[Data items]
..........

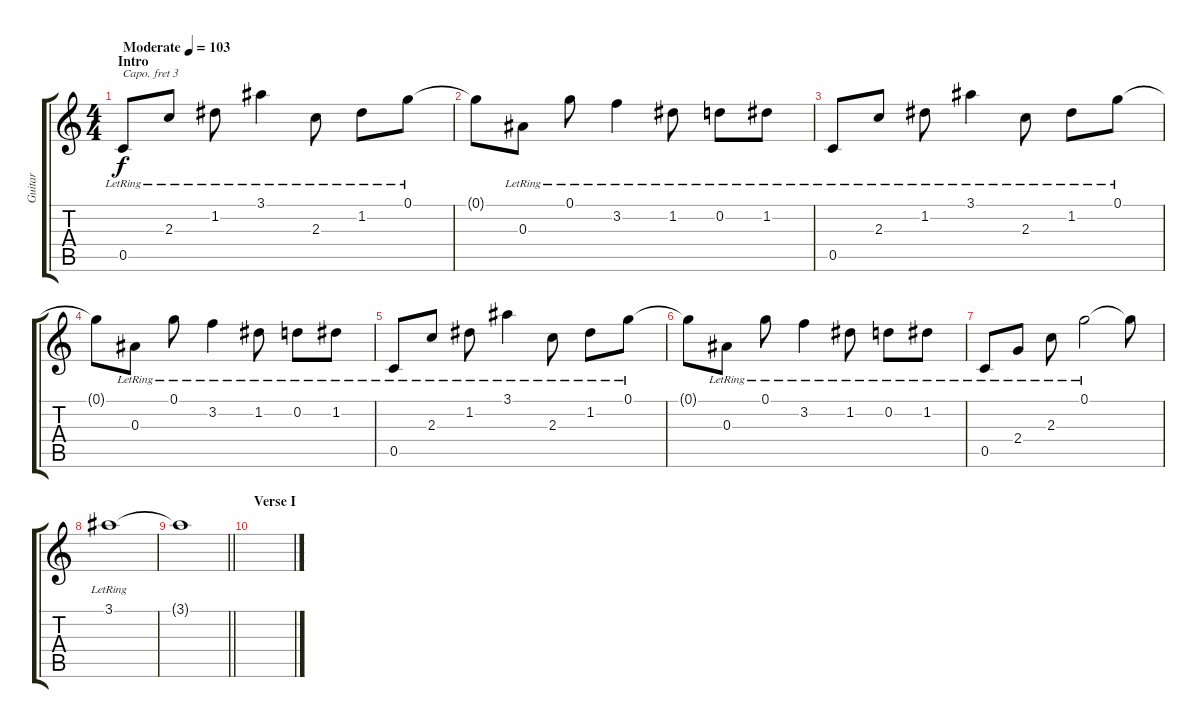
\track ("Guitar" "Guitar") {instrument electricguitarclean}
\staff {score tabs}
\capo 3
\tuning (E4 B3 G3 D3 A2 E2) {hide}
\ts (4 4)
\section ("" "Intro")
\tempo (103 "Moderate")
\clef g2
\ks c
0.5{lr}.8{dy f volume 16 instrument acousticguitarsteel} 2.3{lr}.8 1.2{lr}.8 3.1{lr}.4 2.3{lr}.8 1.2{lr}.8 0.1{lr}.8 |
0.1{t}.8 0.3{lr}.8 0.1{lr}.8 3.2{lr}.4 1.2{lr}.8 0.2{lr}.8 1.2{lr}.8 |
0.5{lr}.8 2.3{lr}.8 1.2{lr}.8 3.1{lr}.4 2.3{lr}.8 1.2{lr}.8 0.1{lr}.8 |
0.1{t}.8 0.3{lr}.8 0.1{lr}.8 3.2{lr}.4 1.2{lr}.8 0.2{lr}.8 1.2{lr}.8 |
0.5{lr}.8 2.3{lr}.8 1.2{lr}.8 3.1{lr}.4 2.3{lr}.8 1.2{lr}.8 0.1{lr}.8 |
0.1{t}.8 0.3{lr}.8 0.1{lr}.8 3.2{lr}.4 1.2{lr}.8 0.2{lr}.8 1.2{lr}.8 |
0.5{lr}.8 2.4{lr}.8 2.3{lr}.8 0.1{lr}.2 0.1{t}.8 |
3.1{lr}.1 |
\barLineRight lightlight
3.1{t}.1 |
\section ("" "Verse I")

..........

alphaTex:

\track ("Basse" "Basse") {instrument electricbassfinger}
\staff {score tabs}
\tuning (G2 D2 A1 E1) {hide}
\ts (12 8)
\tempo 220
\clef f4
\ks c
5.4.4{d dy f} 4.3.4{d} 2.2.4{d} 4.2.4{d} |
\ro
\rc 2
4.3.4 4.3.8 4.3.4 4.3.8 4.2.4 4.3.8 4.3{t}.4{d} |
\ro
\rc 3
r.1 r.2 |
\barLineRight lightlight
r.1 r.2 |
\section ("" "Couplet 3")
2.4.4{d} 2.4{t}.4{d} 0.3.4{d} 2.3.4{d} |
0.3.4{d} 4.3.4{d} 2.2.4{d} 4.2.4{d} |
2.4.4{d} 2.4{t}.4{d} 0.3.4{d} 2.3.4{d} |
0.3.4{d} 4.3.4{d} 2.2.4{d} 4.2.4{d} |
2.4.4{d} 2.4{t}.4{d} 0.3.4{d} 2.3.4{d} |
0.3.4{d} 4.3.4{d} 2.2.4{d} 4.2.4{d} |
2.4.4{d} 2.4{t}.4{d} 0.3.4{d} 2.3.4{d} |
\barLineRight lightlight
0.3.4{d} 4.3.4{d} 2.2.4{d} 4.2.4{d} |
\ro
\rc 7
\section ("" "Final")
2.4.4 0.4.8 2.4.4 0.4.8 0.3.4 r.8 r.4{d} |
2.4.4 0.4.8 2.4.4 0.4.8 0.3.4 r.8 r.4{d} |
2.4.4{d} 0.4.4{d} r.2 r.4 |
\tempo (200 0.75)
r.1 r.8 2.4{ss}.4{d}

..........

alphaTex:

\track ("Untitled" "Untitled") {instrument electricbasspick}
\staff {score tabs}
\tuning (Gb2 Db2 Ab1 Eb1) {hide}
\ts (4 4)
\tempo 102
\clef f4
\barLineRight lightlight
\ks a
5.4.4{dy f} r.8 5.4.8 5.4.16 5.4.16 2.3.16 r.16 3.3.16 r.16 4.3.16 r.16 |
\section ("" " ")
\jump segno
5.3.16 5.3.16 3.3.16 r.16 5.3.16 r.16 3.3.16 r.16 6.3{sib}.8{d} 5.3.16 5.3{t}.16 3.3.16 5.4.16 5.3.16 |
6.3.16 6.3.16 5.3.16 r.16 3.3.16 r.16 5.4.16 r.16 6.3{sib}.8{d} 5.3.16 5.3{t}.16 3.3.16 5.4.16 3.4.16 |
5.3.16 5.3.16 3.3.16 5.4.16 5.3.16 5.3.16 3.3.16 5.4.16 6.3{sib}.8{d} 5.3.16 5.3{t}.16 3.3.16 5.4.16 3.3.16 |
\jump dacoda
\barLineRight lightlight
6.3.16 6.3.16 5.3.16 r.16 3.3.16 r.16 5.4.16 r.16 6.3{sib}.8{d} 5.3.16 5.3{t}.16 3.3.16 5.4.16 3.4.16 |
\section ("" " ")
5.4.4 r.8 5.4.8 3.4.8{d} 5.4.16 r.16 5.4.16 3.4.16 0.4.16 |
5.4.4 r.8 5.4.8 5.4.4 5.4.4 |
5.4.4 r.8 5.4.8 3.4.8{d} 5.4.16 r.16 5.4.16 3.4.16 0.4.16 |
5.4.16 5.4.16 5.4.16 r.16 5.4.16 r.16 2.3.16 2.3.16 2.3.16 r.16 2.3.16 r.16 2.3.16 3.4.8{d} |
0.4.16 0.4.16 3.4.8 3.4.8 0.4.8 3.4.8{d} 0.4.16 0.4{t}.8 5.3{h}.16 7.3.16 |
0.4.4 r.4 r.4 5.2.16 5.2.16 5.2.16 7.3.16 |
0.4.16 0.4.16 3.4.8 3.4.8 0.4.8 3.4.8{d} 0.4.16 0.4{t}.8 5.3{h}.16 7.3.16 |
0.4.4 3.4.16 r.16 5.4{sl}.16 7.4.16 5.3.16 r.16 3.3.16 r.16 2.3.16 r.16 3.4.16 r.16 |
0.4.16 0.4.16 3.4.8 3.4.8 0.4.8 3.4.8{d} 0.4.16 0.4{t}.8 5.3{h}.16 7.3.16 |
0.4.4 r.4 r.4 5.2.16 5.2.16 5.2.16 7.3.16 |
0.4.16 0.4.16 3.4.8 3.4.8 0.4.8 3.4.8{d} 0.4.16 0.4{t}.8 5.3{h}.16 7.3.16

..........

— Aim of the exercise —
Locate every line in the entries above that contains the string "instrument" and copy each such line. Uppercase and lowercase letters count as different.

— Solution for this problem —
\track ("Guitar" "Guitar") {instrument electricguitarclean}
0.5{lr}.8{dy f volume 16 instrument acousticguitarsteel} 2.3{lr}.8 1.2{lr}.8 3.1{lr}.4 2.3{lr}.8 1.2{lr}.8 0.1{lr}.8 |
\track ("Basse" "Basse") {instrument electricbassfinger}
\track ("Untitled" "Untitled") {instrument electricbasspick}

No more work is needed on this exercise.